Cirrina octopods swim by a combination of fin action and medusoid propulsion. This mode of locomotion differs from other octopods that primarily rely on jet propulsion, which is less effective in cirrates. In cross-section, the fins have distinct proximal and distal regions, both covered by a thin muscle sheath. The distal region has dorsal and ventral muscle layers similar to those in decapod fins. In the proximal region, the fin cartilage forms a flat central core, providing skeletal support for muscle attachment. Limited data on the stomach contents of cirrate octopods indicate a diet primarily consisting of Crustacea and Polychaeta.

The cirri, relatively long in Cirroteuthis with reduced musculature, may be used to scan seafloor for prey during feeding and to capture prey. Reports on Stauroteuthis syrtensis suggest it consumes copepods and employs a hunting strategy that involves trapping prey in a muccous web produced by buccal secretory glands.

== Reproduction ==
It is currently unknown how long female cirrate octopus are able to retain sperm. It is believed that female cirrina octopods produce eggs for the majority of their lifespan. Based on captured samples, scientists have been able to determine that female cirrina store a large amount of eggs, which vary in size and developmental stages. They release mature eggs one or two at a time, with the pre-mature eggs remaining attached to the ovary by a follicular sheath.

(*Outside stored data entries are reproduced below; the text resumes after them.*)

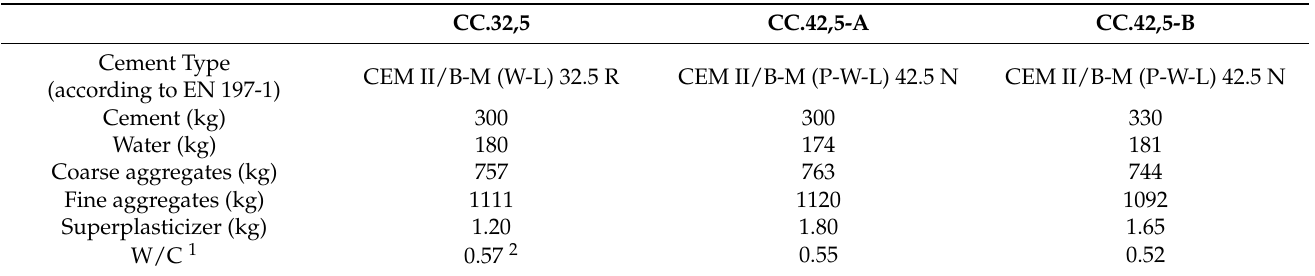
Table 3. Composition of CC mix (per 1 m 3 of concrete).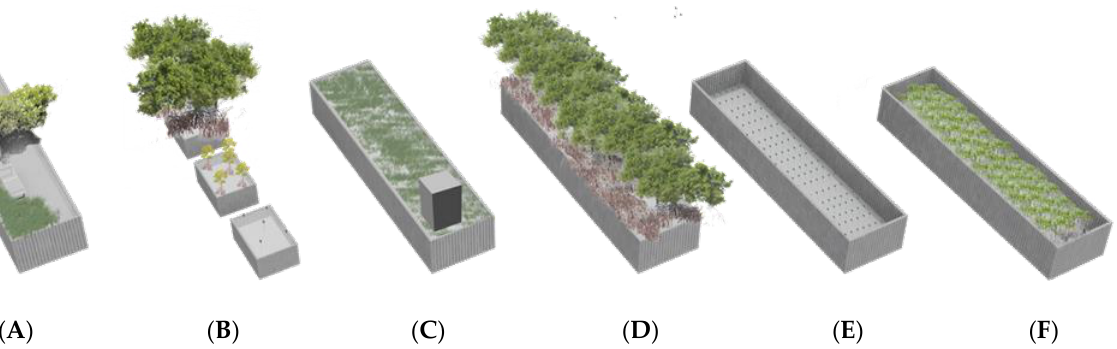
Figure A4. Design Variation of the Chinampa: ( A ). Chinampa as Public Space, ( B ). Chinampa as Restoration, ( C ). Chinampa as Sanitation, ( D ). Chinampa as Mangrove Islands, ( E ). Chinampa as Nurseries, ( F ). Chinampa as Aquaculture. © Shuwen Ye and Aubrey Jahelka.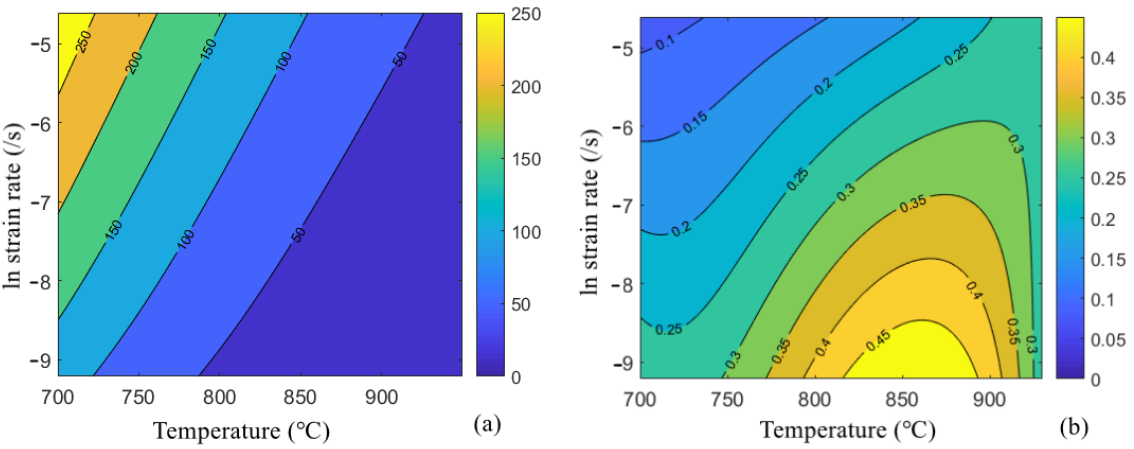
Figure 4. The flow behavior of a Ti-6Al-4V alloy during air cooling at the following temperatures:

Cirrate octopods produce eggs which are different from Incirrates. For example, dumbo octopuses (Grimpoteuthis) lay their eggs one at a time. According to Ziegler, there are not enough egg specimens to draw conclusions about cirrate octopod development. Currently, microscopical data gathered from egg specimens are only enough to support inferences. It is believed that the eggs of species found in the mesopelagic and bathypelagic zones are substantially different from eggs of species found in the epipelagic and bathypelagic zones.

==Classification==
The family level clades recognized within Cirrina has changed over time. Currently five families are recognized by the World Register of Marine Species allocated to two superfamily level clades, Superfamily Cirroteuthoidea (Cirroteuthidae, Stauroteuthidae) and Superfamily Opisthoteuthoidea (Opisthoteuthidae, Grimpoteuthidae, and Cirroctopodidae), with these groups also recognized in recent molecular work.

The family Opisthoteuthidae are primarily found in benthic regions of the sea, whereas Grimpoteuthidae and Cirroctopodidae reside in the benthopelagic regions. Lastly, the Cirroteuthidae family can be found in the pelagic region near the seafloor.

The families Cirroteuthidae and Stauroteuthidae have been problematic, while they are distinct morphologically, molecular studies using mitochondrial genes revealed a single family (Stauroteuthidae being synonymized under Cirroteuthidae), but more recent analysis using nuclear genes does show separation. The family Grimpoteuthidae has also at times been synonymized under Opisthoteuthidae but is currently well supported.
- Class Cephalopoda
  - Subclass Nautiloidea: nautilus
  - Subclass †Ammonoidea: ammonites
  - Subclass Coleoidea
    - Superorder Decapodiformes: squid, cuttlefish
    - Superorder Octopodiformes (a.k.a., Octobrachia)
      - Family †Trachyteuthididae (incertae sedis)
      - Order Vampyromorphida: vampire squid
      - Order Octopoda
        - Genus †Keuppia (incertae sedis)
        - Genus †Palaeoctopus (incertae sedis)
        - Genus †Proteroctopus (incertae sedis)
        - Genus †Styletoctopus (incertae sedis)
        - Suborder Cirrina: finned deep-sea octopus
          - Superfamily Opisthoteuthoidea
            - Family Opisthoteuthidae (containing Opisthoteuthis, Exsuperoteuthis & Insigniteuthis)
            - Family Grimpoteuthidae (containing Grimpoteuthis, Cryptoteuthis, & Luteuthis)
            - Family Cirroctopodidae (containing Cirroctopus)
          - Superfamily Cirroteuthoidea
            - Family Cirroteuthidae (containing Cirroteuthis, Cirrothauma, & Inopinoteuthis)
            - Family Stauroteuthidae (containing Stauroteuthis)
          - Family & Superfamily uncertain: †Nanaimoteuthis
        - Suborder Incirrina: octopus without mantle fins or cirri.